Diet can play an important role in lowering your cholesterol -- specifically, low-density lipoprotein (LDL) cholesterol, which is also known as “bad cholesterol.” In contrast to what many believe, the biggest influence on blood
cholesterol levels is the mix of fats and carbohydrates in your diet—not the amount of cholesterol you eat from food. Here is what to focus on when working to lower LDL cholesterol through diet.
Foods to avoid to lower cholesterol
Saturated fat is found in fatty meats, poultry skin, bacon, sausage, whole milk, cream, butter and other animal products. Aim to eat 7% or less of the day’s total calories from saturated fat. That means 14 grams or less per day if you consume 2,000 calories per day.
Trans fats are found in processed foods such as cookies, chips, cakes and fried foods. If you notice that a product has “partially hydrogenated oils” in the ingredients list, it likely has trans fat, even if it states 0 grams trans fat on the nutrition facts panel.
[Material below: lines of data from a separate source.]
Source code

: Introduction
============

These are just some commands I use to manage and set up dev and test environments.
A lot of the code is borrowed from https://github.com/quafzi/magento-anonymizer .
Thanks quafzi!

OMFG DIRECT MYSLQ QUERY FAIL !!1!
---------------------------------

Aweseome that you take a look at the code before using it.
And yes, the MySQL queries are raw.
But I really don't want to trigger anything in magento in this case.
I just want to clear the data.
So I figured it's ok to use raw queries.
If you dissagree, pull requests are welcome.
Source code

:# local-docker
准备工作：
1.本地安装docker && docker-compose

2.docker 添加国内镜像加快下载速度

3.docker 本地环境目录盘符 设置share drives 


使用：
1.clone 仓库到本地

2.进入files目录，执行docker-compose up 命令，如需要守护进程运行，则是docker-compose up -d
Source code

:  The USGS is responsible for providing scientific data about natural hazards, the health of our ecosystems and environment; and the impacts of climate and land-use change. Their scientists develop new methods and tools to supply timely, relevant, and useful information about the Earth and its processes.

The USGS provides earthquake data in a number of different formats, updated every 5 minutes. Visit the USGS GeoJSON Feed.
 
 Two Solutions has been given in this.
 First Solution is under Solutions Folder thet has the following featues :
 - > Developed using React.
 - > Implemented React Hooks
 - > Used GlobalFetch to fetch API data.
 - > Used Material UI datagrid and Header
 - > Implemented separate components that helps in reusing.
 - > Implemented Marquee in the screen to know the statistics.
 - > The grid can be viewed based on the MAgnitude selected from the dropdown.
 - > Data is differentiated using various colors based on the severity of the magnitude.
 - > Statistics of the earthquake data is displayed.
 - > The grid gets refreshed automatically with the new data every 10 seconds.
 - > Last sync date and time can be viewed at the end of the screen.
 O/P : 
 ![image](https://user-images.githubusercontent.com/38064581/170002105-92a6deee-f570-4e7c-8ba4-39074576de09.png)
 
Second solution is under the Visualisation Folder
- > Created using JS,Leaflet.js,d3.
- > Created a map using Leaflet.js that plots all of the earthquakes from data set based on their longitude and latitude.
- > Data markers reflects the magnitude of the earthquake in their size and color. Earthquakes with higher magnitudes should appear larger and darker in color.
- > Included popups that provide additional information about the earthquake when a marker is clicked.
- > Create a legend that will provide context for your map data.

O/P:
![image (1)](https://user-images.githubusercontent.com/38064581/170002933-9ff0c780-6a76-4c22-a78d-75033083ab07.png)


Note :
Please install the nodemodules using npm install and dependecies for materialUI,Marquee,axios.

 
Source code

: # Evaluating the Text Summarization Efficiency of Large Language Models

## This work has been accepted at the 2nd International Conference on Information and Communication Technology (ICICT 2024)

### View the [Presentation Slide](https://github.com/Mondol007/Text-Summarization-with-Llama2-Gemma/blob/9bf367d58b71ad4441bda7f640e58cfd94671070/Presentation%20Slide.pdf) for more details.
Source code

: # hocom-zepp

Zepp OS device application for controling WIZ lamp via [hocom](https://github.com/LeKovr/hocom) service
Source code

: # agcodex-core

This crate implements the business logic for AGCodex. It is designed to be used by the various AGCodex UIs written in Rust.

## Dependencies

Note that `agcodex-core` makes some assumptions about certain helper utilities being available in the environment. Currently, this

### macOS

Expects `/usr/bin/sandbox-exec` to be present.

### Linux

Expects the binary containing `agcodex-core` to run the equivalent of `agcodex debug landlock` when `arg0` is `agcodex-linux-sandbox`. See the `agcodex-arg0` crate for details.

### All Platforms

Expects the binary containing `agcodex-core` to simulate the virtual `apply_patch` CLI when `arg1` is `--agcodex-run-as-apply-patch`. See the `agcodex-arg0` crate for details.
A manufacturer can claim 0 grams trans fat if the product has less than or equal to 0.5 grams of trans fat per serving.
Foods to eat to lower cholesterol
Eat more omega-3 fats (a type of heart-healthy polyunsaturated fat)
Alpha Linolenic Acid (ALA) is found in canola and soybean oil,
walnuts and
flaxseed. The flaxseed must be ground or cracked for ALA to be absorbed.
EPA and DHA are found in fatty fish, such as salmon, mackerel, tuna, and sardines. These omega-3 fats are the most heart healthy. Aim for two 4-ounce servings of fatty fish per week.
Fish oil supplements: if you do not eat fish, it is recommended that you get 1 gram of EPA and DHA combined per day from
fish oil supplements.
The following chart explains the different types of fat and their effect on cholesterol levels. You can use this as a cheat sheet when selecting which types of fat to include in your diet.
The Impacts of Different Types of Fats on Cholesterol
Eat more fiber
There are two
types of fiber: soluble and insoluble. Soluble fiber is responsible for the cholesterol-lowering effects of fiber.
Aim to eat 25 to 30 grams of
fiber each day. Be sure to increase your fiber intake slowly and to drink plenty of fluids in order to avoid gas and bloating.
Fruits, vegetables, whole grains and dried beans are great
sources of fiber. Vegetables with lots of soluble fiber include broccoli, Brussels sprouts, acorn squash, lima beans, okra and eggplant.
Increase fiber intake by mixing ground flaxseed,
oat bran or
rice bran into cereal and muffins.
When eating to lower your cholesterol, it is often helpful to think about what to
add to your diet rather on what to remove. Focus on adding in plenty of healthy fats, fruits, vegetables, whole grains and lean proteins and be prepared to see an improvement over time!